Brazil's cattle herd grew by 1.3% to reach a new report level in 2015, the Brazilian Census Bureau (IBGE) announced this week.
Rising to 215.2 million head last year, Brazil's herd topped the previous record set in 2011 before drought reduced numbers in 2012.
The survey showed that cattle production is expanding in northern Brazil, where productivity is rising from extremely low levels. The herd in the north grew 2.9% in 2015.
In contrast, southern Brazil saw the cattle herd decline due to the pressure of crop agriculture.
Meanwhile, in the center-west states of Mato Grosso, Goias and Mato Grosso do Sul, the herd rose 2.1% to solidify the region as the largest cattle producer.

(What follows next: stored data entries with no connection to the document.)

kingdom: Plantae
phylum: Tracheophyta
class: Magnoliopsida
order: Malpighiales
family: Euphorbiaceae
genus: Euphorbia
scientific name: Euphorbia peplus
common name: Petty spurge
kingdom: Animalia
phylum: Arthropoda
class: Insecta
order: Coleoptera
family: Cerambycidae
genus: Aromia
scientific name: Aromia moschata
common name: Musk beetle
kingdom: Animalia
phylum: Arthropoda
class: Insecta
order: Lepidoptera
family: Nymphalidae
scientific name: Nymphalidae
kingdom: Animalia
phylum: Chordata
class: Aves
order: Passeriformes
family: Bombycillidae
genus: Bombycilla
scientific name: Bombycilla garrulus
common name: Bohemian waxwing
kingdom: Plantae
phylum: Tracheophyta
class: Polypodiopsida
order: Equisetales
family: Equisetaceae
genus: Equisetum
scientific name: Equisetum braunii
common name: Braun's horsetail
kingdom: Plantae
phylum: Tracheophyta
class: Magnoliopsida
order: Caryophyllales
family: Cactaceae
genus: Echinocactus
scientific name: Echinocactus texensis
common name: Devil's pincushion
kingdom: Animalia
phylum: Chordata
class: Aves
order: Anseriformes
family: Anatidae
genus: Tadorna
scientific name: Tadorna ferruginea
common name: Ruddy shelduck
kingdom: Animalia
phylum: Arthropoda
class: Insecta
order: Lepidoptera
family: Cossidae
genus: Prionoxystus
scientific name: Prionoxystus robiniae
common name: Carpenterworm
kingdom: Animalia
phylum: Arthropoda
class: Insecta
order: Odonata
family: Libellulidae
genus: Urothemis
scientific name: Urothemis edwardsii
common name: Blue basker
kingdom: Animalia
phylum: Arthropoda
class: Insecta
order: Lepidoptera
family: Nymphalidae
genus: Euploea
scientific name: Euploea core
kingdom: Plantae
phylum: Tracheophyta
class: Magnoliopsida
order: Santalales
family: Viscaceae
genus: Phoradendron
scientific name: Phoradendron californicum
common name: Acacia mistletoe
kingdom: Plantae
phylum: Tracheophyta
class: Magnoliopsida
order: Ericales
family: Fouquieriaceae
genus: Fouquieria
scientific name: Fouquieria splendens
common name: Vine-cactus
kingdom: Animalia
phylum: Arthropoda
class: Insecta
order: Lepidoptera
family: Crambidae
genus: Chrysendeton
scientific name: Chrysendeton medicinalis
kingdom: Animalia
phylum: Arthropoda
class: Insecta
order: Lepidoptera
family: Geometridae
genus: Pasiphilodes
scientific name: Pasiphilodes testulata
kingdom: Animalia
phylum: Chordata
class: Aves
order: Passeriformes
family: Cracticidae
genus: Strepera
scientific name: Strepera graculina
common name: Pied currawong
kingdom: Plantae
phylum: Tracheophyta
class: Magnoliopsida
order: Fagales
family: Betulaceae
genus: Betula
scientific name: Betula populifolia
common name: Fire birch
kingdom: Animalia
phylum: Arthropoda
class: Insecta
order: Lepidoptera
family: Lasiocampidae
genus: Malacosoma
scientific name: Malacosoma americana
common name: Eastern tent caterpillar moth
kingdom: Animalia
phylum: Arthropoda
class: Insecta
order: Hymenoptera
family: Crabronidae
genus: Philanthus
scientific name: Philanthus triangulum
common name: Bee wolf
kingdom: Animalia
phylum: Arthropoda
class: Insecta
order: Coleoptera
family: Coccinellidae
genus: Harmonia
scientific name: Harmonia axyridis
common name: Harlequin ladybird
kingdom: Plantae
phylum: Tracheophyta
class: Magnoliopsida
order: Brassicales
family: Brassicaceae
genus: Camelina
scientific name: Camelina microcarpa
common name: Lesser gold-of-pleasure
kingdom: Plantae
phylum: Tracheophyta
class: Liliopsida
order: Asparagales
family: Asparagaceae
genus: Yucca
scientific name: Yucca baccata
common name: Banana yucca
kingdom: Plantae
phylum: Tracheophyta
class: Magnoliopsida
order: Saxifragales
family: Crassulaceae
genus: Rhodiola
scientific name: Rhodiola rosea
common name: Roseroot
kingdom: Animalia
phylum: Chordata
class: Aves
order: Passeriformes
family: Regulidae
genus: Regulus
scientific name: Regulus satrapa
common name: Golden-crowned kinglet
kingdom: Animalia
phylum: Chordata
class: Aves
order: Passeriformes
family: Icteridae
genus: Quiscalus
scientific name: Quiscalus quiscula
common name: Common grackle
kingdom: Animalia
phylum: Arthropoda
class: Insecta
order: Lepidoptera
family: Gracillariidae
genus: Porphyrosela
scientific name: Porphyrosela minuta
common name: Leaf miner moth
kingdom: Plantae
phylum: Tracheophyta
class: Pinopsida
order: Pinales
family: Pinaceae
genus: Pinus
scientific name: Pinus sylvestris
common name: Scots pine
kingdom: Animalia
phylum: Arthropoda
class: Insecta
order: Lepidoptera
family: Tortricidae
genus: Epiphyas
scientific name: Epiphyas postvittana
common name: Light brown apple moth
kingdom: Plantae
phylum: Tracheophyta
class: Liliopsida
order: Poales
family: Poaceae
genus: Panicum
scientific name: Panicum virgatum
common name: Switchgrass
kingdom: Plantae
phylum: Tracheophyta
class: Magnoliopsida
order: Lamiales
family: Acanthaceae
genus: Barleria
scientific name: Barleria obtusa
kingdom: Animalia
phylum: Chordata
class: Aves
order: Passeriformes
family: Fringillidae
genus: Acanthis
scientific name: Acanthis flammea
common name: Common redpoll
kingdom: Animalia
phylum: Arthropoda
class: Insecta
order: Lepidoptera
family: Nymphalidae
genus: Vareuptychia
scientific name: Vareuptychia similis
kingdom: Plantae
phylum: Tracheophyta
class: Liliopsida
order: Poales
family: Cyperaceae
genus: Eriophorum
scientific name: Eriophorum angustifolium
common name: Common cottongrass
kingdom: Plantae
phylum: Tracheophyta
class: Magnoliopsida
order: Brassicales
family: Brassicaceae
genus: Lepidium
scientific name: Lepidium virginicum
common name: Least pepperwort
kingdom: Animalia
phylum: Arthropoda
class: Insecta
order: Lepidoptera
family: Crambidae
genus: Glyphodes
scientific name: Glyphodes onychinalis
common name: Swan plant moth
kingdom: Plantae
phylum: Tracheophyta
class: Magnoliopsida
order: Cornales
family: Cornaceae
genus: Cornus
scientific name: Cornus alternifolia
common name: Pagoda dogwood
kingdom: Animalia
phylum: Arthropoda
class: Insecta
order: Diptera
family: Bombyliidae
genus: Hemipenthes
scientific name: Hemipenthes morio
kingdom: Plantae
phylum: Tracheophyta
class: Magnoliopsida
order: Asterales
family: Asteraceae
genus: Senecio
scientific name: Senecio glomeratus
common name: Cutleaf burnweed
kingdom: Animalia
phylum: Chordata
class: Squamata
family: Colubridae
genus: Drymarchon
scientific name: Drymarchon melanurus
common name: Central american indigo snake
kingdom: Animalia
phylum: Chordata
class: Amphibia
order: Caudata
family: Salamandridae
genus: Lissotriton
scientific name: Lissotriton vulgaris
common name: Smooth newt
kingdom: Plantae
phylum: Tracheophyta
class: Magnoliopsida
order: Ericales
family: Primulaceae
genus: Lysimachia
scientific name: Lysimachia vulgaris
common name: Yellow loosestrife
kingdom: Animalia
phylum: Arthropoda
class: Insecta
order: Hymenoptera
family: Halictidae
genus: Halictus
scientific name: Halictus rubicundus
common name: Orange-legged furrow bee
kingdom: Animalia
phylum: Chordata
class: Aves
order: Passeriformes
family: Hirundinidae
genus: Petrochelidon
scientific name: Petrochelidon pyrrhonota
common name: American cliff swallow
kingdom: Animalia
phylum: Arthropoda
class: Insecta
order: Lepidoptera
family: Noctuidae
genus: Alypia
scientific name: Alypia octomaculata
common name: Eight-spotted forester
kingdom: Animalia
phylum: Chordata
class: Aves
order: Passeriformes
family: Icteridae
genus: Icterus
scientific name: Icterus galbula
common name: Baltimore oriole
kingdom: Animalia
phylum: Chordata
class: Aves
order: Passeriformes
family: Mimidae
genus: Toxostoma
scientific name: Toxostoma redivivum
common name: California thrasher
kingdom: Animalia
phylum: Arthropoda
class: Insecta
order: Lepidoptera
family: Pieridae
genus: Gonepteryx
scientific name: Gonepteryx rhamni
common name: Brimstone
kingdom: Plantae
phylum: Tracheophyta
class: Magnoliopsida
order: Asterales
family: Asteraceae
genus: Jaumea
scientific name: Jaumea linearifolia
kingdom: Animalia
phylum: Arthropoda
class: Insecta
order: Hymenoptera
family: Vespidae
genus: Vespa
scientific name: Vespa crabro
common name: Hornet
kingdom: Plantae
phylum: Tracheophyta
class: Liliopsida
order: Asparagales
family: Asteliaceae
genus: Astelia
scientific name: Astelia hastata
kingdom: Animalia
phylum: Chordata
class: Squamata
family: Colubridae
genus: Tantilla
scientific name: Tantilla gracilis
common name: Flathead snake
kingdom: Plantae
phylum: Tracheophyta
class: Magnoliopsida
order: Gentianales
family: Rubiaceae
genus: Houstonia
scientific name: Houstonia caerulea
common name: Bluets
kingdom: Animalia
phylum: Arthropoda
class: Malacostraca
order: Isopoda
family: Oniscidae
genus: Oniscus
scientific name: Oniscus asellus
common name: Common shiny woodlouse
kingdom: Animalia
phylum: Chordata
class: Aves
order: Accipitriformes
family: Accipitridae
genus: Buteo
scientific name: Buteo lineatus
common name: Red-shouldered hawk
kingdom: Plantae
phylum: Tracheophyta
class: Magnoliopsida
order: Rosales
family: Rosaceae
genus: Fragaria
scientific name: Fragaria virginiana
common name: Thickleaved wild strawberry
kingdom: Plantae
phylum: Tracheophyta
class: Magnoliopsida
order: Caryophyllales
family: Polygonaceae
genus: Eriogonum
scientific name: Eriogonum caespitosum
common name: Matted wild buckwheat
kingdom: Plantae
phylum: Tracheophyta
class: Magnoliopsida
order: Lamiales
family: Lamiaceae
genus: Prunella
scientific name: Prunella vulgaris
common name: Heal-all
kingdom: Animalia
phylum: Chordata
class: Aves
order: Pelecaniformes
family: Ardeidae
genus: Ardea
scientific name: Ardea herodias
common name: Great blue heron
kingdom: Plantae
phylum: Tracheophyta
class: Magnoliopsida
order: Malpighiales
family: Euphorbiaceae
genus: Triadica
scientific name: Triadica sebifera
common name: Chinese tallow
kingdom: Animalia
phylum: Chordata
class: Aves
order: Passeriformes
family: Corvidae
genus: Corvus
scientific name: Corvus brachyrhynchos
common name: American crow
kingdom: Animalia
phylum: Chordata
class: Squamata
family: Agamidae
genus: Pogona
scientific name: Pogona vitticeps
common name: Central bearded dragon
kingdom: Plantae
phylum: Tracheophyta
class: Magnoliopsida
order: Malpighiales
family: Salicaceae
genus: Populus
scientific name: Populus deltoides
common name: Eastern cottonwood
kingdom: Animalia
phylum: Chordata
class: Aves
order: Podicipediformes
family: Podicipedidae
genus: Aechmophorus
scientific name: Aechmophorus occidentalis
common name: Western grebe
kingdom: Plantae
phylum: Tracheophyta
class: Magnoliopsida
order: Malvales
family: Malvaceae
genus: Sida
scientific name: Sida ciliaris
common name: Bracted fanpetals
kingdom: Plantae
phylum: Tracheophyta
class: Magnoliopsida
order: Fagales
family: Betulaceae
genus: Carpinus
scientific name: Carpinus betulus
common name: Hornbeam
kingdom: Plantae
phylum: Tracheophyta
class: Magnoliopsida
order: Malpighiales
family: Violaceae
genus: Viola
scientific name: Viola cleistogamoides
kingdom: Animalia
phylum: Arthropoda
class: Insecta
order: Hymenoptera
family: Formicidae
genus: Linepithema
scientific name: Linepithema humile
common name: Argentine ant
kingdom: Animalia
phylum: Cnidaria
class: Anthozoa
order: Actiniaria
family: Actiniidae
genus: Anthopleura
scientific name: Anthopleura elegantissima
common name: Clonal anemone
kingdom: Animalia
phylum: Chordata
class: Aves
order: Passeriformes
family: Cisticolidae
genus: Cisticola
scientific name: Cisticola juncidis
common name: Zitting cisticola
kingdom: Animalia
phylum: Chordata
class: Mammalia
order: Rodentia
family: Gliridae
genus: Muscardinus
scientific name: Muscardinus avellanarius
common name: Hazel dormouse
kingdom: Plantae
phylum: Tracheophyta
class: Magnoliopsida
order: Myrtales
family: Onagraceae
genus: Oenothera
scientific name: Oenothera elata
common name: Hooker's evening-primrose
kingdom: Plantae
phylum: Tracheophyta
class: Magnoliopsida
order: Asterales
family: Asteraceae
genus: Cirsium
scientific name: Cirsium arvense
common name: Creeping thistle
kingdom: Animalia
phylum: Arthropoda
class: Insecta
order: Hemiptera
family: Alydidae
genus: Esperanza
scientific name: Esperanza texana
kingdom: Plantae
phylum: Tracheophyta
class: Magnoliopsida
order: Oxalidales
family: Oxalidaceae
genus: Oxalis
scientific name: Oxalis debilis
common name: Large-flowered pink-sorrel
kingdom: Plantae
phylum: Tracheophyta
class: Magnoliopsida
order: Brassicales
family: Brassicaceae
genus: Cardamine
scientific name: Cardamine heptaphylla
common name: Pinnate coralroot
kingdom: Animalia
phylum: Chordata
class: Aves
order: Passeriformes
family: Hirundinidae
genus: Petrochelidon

While cattle numbers rose across Brazil, the number of dairy cows declined 5.5% last year. As a result, total milk production fell 0.4% to 9 billion liters in 2015
Ongoing pressure from expanding soybean and corn output is causing the cattle industry to intensify across the country, with feedlots starting to become more widely used across the center-west in particular.
Expansion in production will likely continue to occur in the north over the coming years as beef demand is expected to respond to a small economic upturn domestically and also possibly increased export appetite after the United States authorized the importing of fresh beef.